The idea first gained traction with councils and now, says Smith: “Companies are starting to see the advantages of not tying up scarce resources and the benefits of operating the latest vehicles.”

On average, Europcar’s 50,000-plus vehicles are less than five months old. The majority  are bought on a buy-back arrangement from manufacturers.

“By having that cycle, they are always the latest models, have the latest safety equipment and the latest emissions and fuel efficient technologies,” says Smith.

Europcar also expects the share of pure electric and hybrid vehicles on its fleet to reach 5% by 2020.

Its plug-in fleet share currently stands at around 3%, with vehicles bought outright by the business, complete with the residual risk.

Smith says: “The latest technology comes at a cost and you’ve got to try and make sure there’s a market for them.”

However, he admits that has not been easy, with customers less keen to make the switch.
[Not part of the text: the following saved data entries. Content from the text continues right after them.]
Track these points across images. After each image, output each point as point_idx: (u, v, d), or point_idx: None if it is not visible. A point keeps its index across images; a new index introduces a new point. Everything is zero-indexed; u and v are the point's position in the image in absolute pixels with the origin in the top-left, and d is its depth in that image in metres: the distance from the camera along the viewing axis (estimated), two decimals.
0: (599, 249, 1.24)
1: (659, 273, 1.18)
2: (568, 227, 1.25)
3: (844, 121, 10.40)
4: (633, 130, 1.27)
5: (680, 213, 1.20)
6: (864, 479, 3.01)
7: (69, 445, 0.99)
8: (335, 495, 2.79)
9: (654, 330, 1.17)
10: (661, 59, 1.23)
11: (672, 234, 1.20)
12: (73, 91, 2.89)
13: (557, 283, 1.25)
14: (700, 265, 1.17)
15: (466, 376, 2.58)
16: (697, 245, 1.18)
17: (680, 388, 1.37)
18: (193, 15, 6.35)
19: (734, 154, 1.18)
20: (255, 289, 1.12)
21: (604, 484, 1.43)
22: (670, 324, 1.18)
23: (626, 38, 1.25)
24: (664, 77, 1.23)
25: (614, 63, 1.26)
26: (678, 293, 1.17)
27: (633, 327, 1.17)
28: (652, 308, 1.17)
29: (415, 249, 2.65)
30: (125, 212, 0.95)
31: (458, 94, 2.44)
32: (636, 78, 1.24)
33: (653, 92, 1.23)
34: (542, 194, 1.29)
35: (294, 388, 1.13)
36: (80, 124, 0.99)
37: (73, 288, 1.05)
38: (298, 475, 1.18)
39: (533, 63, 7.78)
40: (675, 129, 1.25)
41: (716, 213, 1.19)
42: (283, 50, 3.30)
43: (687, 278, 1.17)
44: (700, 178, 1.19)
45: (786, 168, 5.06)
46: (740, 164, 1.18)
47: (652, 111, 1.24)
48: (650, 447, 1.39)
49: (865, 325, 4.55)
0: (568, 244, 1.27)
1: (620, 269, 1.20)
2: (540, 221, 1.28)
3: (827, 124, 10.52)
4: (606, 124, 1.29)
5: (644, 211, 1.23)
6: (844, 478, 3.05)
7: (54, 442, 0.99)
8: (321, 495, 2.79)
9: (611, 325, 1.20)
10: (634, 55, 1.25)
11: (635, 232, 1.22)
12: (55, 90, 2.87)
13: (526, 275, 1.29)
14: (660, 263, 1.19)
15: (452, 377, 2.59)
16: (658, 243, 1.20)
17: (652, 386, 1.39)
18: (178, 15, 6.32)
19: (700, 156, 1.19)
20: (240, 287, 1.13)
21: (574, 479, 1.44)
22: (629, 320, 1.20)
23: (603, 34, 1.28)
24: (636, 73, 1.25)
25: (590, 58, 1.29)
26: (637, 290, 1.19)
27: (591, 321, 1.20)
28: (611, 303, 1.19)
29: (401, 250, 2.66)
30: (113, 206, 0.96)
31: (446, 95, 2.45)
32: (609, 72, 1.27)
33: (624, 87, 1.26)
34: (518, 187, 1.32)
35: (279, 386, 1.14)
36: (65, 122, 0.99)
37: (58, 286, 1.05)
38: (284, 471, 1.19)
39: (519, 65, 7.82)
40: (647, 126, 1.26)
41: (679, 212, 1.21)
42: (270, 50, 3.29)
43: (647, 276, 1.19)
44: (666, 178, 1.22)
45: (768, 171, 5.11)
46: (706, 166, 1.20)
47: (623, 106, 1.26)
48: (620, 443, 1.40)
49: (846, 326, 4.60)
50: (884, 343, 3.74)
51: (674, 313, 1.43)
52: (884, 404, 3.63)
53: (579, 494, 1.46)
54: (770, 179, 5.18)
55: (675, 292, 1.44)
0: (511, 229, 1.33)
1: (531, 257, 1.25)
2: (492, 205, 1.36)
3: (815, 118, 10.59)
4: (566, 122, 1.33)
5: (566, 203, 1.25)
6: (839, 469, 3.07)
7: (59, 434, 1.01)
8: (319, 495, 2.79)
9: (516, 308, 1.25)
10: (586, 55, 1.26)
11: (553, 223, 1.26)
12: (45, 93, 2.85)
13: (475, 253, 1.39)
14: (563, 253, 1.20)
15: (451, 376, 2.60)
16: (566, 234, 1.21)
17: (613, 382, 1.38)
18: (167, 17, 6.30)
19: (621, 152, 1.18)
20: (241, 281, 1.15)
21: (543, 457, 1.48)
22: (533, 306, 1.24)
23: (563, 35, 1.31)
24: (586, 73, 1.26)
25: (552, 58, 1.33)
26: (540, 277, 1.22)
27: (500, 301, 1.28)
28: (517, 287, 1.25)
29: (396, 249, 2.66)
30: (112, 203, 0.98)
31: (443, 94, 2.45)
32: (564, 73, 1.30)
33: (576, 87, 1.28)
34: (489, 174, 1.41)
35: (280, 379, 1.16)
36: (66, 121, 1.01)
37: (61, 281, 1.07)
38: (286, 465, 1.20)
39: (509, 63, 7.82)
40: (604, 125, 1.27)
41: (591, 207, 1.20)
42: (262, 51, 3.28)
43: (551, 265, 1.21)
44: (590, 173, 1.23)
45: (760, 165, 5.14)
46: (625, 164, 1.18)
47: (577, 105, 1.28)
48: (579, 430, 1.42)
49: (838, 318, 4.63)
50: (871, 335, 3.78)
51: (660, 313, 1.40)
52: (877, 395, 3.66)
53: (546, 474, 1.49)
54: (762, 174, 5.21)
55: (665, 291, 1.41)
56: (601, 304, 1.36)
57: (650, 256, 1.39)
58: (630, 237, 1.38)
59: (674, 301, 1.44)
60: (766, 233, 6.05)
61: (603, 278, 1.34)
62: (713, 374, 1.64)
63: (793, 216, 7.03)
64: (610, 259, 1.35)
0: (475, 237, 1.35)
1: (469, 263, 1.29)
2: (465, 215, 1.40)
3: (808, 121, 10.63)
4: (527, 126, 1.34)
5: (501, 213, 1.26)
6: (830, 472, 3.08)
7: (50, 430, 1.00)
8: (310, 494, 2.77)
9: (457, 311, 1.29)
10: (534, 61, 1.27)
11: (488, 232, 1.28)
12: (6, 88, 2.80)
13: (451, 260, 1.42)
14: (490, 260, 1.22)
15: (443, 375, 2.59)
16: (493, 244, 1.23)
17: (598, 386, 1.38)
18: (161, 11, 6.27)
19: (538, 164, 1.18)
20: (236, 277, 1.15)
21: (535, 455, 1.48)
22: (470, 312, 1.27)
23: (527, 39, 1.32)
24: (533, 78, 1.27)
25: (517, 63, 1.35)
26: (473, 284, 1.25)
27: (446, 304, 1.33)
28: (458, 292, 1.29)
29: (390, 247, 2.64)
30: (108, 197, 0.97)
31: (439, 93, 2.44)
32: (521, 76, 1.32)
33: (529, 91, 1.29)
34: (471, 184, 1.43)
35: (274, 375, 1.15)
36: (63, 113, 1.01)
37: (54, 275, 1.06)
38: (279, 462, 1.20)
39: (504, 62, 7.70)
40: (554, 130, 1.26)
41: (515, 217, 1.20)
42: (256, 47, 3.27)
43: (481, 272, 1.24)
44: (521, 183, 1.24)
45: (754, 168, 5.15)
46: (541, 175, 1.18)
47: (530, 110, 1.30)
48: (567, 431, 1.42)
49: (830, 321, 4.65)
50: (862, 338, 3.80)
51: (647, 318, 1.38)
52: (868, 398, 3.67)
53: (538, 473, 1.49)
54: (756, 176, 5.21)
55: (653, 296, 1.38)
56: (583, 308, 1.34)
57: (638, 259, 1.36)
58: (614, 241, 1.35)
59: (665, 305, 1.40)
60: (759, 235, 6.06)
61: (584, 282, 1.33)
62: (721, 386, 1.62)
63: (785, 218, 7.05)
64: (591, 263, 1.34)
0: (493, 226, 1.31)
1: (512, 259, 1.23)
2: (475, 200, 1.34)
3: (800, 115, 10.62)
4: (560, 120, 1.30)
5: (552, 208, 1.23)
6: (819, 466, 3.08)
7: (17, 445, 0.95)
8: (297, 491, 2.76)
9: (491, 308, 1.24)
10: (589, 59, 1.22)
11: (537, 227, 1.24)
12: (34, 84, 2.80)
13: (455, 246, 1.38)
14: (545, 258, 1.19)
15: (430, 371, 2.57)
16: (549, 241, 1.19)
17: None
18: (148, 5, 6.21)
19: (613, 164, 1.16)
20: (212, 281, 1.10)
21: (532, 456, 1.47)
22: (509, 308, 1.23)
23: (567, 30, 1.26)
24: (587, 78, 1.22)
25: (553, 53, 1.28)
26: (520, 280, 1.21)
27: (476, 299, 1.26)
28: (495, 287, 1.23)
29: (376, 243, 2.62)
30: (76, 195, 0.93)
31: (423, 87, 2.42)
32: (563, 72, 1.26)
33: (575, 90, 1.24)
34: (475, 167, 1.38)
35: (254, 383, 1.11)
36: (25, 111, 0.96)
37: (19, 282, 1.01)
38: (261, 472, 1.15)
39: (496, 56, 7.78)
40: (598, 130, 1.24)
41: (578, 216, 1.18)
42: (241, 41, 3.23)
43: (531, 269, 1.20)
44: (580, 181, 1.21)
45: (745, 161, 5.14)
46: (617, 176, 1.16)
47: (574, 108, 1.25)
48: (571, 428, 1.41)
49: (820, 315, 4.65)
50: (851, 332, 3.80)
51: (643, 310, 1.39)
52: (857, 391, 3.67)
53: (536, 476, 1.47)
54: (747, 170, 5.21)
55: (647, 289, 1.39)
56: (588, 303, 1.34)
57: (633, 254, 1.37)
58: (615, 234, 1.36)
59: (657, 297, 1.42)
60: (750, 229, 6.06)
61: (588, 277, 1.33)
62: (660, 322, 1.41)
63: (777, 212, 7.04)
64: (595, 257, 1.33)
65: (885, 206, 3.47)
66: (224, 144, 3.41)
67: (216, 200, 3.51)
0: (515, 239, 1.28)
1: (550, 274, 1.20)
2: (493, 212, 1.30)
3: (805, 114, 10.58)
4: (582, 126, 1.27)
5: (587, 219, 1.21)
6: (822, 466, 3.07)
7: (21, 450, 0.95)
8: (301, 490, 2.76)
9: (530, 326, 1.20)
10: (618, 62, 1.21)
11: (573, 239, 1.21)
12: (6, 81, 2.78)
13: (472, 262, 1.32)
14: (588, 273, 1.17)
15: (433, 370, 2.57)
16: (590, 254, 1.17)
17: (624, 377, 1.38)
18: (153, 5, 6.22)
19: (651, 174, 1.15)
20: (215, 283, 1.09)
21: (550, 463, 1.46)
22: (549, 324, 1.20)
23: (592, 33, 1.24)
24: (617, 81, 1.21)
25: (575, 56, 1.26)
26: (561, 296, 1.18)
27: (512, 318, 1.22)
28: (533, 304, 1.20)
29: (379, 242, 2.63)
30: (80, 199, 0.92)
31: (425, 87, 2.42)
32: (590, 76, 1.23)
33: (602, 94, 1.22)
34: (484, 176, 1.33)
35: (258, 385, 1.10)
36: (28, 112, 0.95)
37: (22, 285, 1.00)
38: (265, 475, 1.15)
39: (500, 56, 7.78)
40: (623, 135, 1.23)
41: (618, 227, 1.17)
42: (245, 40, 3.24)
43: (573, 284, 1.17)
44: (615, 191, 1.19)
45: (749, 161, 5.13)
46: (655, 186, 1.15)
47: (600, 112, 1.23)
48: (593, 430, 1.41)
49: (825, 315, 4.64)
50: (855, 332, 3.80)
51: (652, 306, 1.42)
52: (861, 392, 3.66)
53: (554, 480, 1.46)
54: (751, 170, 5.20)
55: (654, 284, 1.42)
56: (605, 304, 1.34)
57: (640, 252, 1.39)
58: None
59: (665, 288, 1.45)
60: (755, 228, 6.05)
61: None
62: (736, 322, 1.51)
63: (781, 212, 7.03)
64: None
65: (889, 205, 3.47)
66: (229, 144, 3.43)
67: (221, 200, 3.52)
Research conducted by Europcar revealed that four out of five (78%) respondents said they would not want to hire an electric vehicle (EV).

Instead, it showed diesel remained the fuel of choice for almost two-thirds (63%) of its car hire customers.

Smith is confident that will change over time and says the business will continue to find “the right solution” for its customers, whatever the powertrain of choice.

 

 

Car rental industry is ‘in the blood’

Managing a UK fleet of 50,000-plus vehicles across 175 locations, serving both corporate and leisure markets, in a low margin business is not without its challenges.

Leisure pricing, for example, moves several million times a month, while vehicle demand can shift dramatically from one location to another.

“Capacity management is a vital part of the retail business and Europcar is both a retailer and a B2B provider of rental services,” explains Gary Smith.

“They operate in different spaces, with the leisure business more focused to the weekend and the corporate business more mid-week.”

Matching vehicle numbers to demand in different geographical locations, when there is a cost consideration in moving product, requires a tactical approach akin to a military operation. “That’s the thing about rental,” says Smith. “It’s fascinating.”

Smith has worked in the vehicle rental industry for more than 25 years, working his way up through Avis Rent a Car’s ranks to become financial director, before embarking on a career in consultancy looking at other industries.

However, within a year, the draw of the rental industry was too much to resist and Smith joined Europcar UK Group as financial director in 2012.

“It is one of those industries that is in your blood,” explains Smith. “If you like a dynamic, fast-paced business, where you have to have your finger on the pulse, car rental is absolutely for you.”

Smith was appointed managing director for Europcar UK as part of a number of board level changes in 2016.